09 de julho de 2026
OPINIÃO

Mortes por engasgos podem ser evitadas

Por Édwin Andrade - cidadão bauruense |
| Tempo de leitura: 1 min

O engasgo é uma emergência.

Muitos temos memórias de alguém que se engasgou com alimentos, próprio vômito ou objetos. Mortes nesses casos não são ignoradas.

No Brasil há muitas mortes por engasgamentos, tanto em adultos como em crianças, como o Lucas Begalli Zamora, de 10 anos, que morreu após engasgar-se com o cachorro-quente numa excursão escolar.

Dessa triste situação, surgiu a Lei Lucas (lei federal n.º 13.722/2018) que impõe a estabelecimentos de ensino privados e públicos (educação básica) e espaços de recreação (infantil) treinar professores e funcionários em noções básicas de primeiros socorros.

Mas, infelizmente, engasgos ocorrem em qualquer lugar, principalmente em ambientes de alimentação, como restaurantes, praças de alimentação, bares, lanchonetes etc. Para socorros nesses lugares não existe lei federal de orientação a auxiliar pessoas engasgadas. Mesmo assim, é possível que pessoas não treinadas também possam auxiliar rapidamente pessoas engasgadas antes do socorro profissional chegar, e evitar mortes.

Na Biblioteca Virtual em Saúde, do Ministério da Saúde, acessível a todos e acessado por poucos, há informações de como auxiliar um adulto, criança e bebê a desengasgar.

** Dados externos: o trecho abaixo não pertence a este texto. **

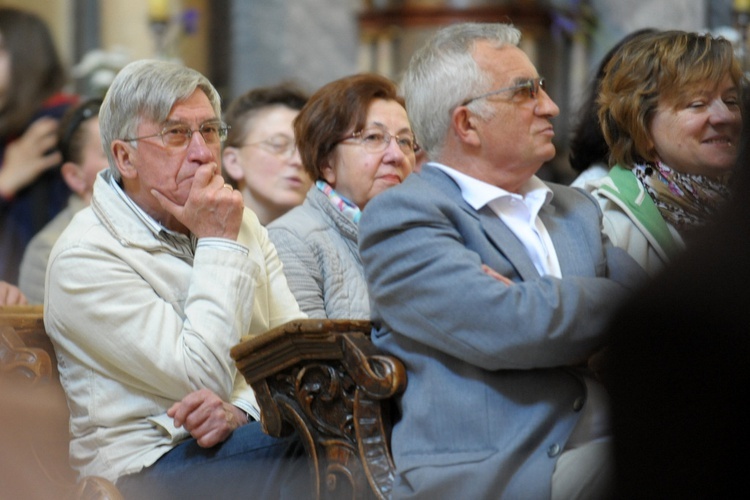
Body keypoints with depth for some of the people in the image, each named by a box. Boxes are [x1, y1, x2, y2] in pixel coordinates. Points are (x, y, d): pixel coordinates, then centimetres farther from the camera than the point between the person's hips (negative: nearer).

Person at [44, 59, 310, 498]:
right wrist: (220, 244, -11)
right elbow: (204, 377, -16)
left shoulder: (241, 221, 14)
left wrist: (244, 409, -17)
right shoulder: (85, 256, -9)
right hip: (151, 461, -7)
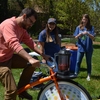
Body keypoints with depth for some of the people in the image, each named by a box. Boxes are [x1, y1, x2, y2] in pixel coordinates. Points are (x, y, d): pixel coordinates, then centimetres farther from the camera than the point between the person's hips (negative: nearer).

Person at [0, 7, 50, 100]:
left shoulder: (22, 28, 6)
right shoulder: (9, 24, -25)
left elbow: (30, 42, 1)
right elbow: (14, 44, -40)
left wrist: (43, 55, -11)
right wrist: (30, 59, -50)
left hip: (9, 57, 9)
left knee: (32, 64, -1)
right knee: (12, 90, -17)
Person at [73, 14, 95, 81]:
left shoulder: (91, 28, -1)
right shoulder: (79, 27, 2)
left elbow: (93, 38, -8)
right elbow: (76, 37, 1)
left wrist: (88, 34, -26)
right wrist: (80, 34, -20)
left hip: (89, 48, 0)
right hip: (81, 48, 1)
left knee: (88, 62, 9)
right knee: (78, 61, 1)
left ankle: (89, 75, 20)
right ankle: (76, 74, 10)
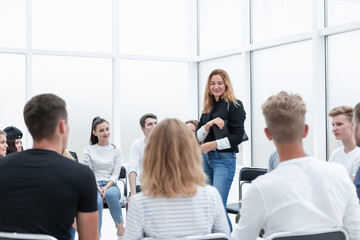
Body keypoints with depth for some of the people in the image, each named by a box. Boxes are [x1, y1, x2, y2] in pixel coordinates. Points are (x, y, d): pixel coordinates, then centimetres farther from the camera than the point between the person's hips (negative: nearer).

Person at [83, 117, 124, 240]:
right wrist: (99, 189, -15)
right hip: (94, 186, -1)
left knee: (110, 194, -38)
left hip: (111, 185, 1)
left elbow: (115, 174, 5)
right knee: (97, 202, -37)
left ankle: (121, 230, -25)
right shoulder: (88, 150, 8)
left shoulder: (116, 150, 12)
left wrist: (106, 187, -14)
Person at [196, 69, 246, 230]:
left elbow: (238, 137, -10)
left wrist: (213, 144, -15)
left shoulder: (234, 105, -4)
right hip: (206, 158, 7)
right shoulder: (208, 108, 14)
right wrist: (209, 124, -10)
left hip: (224, 159, -7)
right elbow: (198, 136, 8)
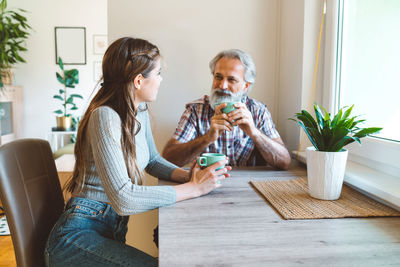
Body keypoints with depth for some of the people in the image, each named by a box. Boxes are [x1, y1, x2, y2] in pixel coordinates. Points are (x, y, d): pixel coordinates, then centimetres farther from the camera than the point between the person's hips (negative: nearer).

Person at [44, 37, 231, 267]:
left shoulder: (140, 111, 4)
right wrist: (194, 188, -23)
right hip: (78, 236, -8)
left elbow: (153, 160, 16)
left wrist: (190, 176, -4)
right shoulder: (105, 118, -22)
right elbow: (123, 198, -29)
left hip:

Entretanto, conhecimento que não se transmite pouco serve.

Sem pretender invadir a atividade privada, entendemos que, a exemplo de vários municípios (Londrina-PR, desde 2017; Maringá-PR, desde 2018; Petropólis-RJ, desde 2020; Velha Velha-ES, desde 2021; Rio de Janeiro-RJ, desde 2022 e Osasco-SP, desde 2023), podemos também auxiliar para salvar vidas com regra local municipal determinado afixação obrigatória de cartazes ilustrando o método conhecido como Manobra de Heimlich em estabelecimentos que comercializem alimentos em Bauru, em tamanho razoável e em locais de fácil visualização.

Esperar por socorro muitas vezes não é suficiente. Em tais situações, os primeiros minutos podem salvar a vida, afinal. Afinal, além do mesmo problema que me livrei, de forma empática, quanto tempo conseguimos ficar sem respirar?